→ **JOB ITEM**: Reproduce every line of the listing below character for character, keeping the same order and line breaks.

→ **EXTRACTED ENTRIES**:
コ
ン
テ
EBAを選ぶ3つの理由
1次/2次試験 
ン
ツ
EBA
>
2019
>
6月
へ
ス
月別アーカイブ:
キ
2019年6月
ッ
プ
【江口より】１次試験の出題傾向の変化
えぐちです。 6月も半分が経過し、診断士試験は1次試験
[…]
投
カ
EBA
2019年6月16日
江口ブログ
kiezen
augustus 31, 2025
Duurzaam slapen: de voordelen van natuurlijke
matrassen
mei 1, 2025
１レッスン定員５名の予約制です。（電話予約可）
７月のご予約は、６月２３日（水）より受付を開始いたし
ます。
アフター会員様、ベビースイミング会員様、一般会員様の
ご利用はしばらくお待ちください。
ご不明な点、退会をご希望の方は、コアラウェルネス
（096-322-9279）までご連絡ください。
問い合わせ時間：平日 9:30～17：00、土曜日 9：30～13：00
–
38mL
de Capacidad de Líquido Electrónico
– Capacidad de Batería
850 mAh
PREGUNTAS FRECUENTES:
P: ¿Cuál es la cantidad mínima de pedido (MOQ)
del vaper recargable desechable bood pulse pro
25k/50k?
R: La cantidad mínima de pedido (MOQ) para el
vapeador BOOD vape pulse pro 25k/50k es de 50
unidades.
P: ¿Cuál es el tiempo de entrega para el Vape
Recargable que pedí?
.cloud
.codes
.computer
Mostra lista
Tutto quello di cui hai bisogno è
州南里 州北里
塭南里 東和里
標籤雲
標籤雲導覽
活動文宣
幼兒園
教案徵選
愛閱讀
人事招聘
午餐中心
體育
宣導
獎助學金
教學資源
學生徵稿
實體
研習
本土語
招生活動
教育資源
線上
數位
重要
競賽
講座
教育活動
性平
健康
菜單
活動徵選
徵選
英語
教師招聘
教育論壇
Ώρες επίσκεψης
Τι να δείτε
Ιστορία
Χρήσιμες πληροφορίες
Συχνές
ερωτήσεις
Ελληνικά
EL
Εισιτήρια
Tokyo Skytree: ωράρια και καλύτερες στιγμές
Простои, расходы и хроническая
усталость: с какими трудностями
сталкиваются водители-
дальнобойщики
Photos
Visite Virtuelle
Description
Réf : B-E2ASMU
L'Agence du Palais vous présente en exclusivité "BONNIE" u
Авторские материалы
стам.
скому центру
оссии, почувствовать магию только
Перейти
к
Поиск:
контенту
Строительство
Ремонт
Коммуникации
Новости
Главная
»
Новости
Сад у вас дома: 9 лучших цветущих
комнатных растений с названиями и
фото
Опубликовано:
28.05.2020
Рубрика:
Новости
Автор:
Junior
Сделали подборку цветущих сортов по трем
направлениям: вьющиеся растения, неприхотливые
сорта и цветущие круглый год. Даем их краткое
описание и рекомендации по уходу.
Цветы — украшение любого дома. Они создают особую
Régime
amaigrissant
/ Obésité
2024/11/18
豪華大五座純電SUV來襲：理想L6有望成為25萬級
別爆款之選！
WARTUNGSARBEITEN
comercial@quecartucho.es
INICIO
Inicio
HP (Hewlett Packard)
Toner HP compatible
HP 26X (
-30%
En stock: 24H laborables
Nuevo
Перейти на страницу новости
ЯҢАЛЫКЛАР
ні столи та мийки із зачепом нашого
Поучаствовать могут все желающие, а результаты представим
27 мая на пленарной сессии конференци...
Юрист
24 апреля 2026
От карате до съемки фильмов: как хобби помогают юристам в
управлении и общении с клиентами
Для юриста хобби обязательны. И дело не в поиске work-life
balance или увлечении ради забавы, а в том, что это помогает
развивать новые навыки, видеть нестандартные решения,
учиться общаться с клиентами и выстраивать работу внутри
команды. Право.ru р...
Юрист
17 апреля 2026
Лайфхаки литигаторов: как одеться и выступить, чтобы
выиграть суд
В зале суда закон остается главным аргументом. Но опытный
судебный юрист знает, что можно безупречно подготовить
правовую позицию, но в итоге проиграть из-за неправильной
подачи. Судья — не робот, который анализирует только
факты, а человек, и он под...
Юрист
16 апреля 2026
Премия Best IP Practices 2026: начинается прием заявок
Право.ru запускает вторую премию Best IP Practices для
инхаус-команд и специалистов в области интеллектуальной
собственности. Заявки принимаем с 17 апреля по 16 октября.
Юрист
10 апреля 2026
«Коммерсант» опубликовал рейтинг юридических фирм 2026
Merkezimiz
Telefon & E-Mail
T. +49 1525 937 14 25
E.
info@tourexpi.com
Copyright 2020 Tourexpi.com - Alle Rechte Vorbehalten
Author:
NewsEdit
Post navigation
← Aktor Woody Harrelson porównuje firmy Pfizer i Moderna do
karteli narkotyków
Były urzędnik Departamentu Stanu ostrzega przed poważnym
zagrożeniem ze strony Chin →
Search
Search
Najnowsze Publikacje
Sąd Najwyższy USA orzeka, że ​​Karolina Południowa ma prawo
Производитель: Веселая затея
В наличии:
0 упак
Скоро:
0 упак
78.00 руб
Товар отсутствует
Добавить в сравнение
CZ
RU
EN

→ **TASK OUTPUT**:
コ
ン
テ
EBAを選ぶ3つの理由
1次/2次試験 
ン
ツ
EBA
>
2019
>
6月
へ
ス
月別アーカイブ:
キ
2019年6月
ッ
プ
【江口より】１次試験の出題傾向の変化
えぐちです。 6月も半分が経過し、診断士試験は1次試験
[…]
投
カ
EBA
2019年6月16日
江口ブログ
kiezen
augustus 31, 2025
Duurzaam slapen: de voordelen van natuurlijke
matrassen
mei 1, 2025
１レッスン定員５名の予約制です。（電話予約可）
７月のご予約は、６月２３日（水）より受付を開始いたし
ます。
アフター会員様、ベビースイミング会員様、一般会員様の
ご利用はしばらくお待ちください。
ご不明な点、退会をご希望の方は、コアラウェルネス
（096-322-9279）までご連絡ください。
問い合わせ時間：平日 9:30～17：00、土曜日 9：30～13：00
–
38mL
de Capacidad de Líquido Electrónico
– Capacidad de Batería
850 mAh
PREGUNTAS FRECUENTES:
P: ¿Cuál es la cantidad mínima de pedido (MOQ)
del vaper recargable desechable bood pulse pro
25k/50k?
R: La cantidad mínima de pedido (MOQ) para el
vapeador BOOD vape pulse pro 25k/50k es de 50
unidades.
P: ¿Cuál es el tiempo de entrega para el Vape
Recargable que pedí?
.cloud
.codes
.computer
Mostra lista
Tutto quello di cui hai bisogno è
州南里 州北里
塭南里 東和里
標籤雲
標籤雲導覽
活動文宣
幼兒園
教案徵選
愛閱讀
人事招聘
午餐中心
體育
宣導
獎助學金
教學資源
學生徵稿
實體
研習
本土語
招生活動
教育資源
線上
數位
重要
競賽
講座
教育活動
性平
健康
菜單
活動徵選
徵選
英語
教師招聘
教育論壇
Ώρες επίσκεψης
Τι να δείτε
Ιστορία
Χρήσιμες πληροφορίες
Συχνές
ερωτήσεις
Ελληνικά
EL
Εισιτήρια
Tokyo Skytree: ωράρια και καλύτερες στιγμές
Простои, расходы и хроническая
усталость: с какими трудностями
сталкиваются водители-
дальнобойщики
Photos
Visite Virtuelle
Description
Réf : B-E2ASMU
L'Agence du Palais vous présente en exclusivité "BONNIE" u
Авторские материалы
стам.
скому центру
оссии, почувствовать магию только
Перейти
к
Поиск:
контенту
Строительство
Ремонт
Коммуникации
Новости
Главная
»
Новости
Сад у вас дома: 9 лучших цветущих
комнатных растений с названиями и
фото
Опубликовано:
28.05.2020
Рубрика:
Новости
Автор:
Junior
Сделали подборку цветущих сортов по трем
направлениям: вьющиеся растения, неприхотливые
сорта и цветущие круглый год. Даем их краткое
описание и рекомендации по уходу.
Цветы — украшение любого дома. Они создают особую
Régime
amaigrissant
/ Obésité
2024/11/18
豪華大五座純電SUV來襲：理想L6有望成為25萬級
別爆款之選！
WARTUNGSARBEITEN
comercial@quecartucho.es
INICIO
Inicio
HP (Hewlett Packard)
Toner HP compatible
HP 26X (
-30%
En stock: 24H laborables
Nuevo
Перейти на страницу новости
ЯҢАЛЫКЛАР
ні столи та мийки із зачепом нашого
Поучаствовать могут все желающие, а результаты представим
27 мая на пленарной сессии конференци...
Юрист
24 апреля 2026
От карате до съемки фильмов: как хобби помогают юристам в
управлении и общении с клиентами
Для юриста хобби обязательны. И дело не в поиске work-life
balance или увлечении ради забавы, а в том, что это помогает
развивать новые навыки, видеть нестандартные решения,
учиться общаться с клиентами и выстраивать работу внутри
команды. Право.ru р...
Юрист
17 апреля 2026
Лайфхаки литигаторов: как одеться и выступить, чтобы
выиграть суд
В зале суда закон остается главным аргументом. Но опытный
судебный юрист знает, что можно безупречно подготовить
правовую позицию, но в итоге проиграть из-за неправильной
подачи. Судья — не робот, который анализирует только
факты, а человек, и он под...
Юрист
16 апреля 2026
Премия Best IP Practices 2026: начинается прием заявок
Право.ru запускает вторую премию Best IP Practices для
инхаус-команд и специалистов в области интеллектуальной
собственности. Заявки принимаем с 17 апреля по 16 октября.
Юрист
10 апреля 2026
«Коммерсант» опубликовал рейтинг юридических фирм 2026
Merkezimiz
Telefon & E-Mail
T. +49 1525 937 14 25
E.
info@tourexpi.com
Copyright 2020 Tourexpi.com - Alle Rechte Vorbehalten
Author:
NewsEdit
Post navigation
← Aktor Woody Harrelson porównuje firmy Pfizer i Moderna do
karteli narkotyków
Były urzędnik Departamentu Stanu ostrzega przed poważnym
zagrożeniem ze strony Chin →
Search
Search
Najnowsze Publikacje
Sąd Najwyższy USA orzeka, że ​​Karolina Południowa ma prawo
Производитель: Веселая затея
В наличии:
0 упак
Скоро:
0 упак
78.00 руб
Товар отсутствует
Добавить в сравнение
CZ
RU
EN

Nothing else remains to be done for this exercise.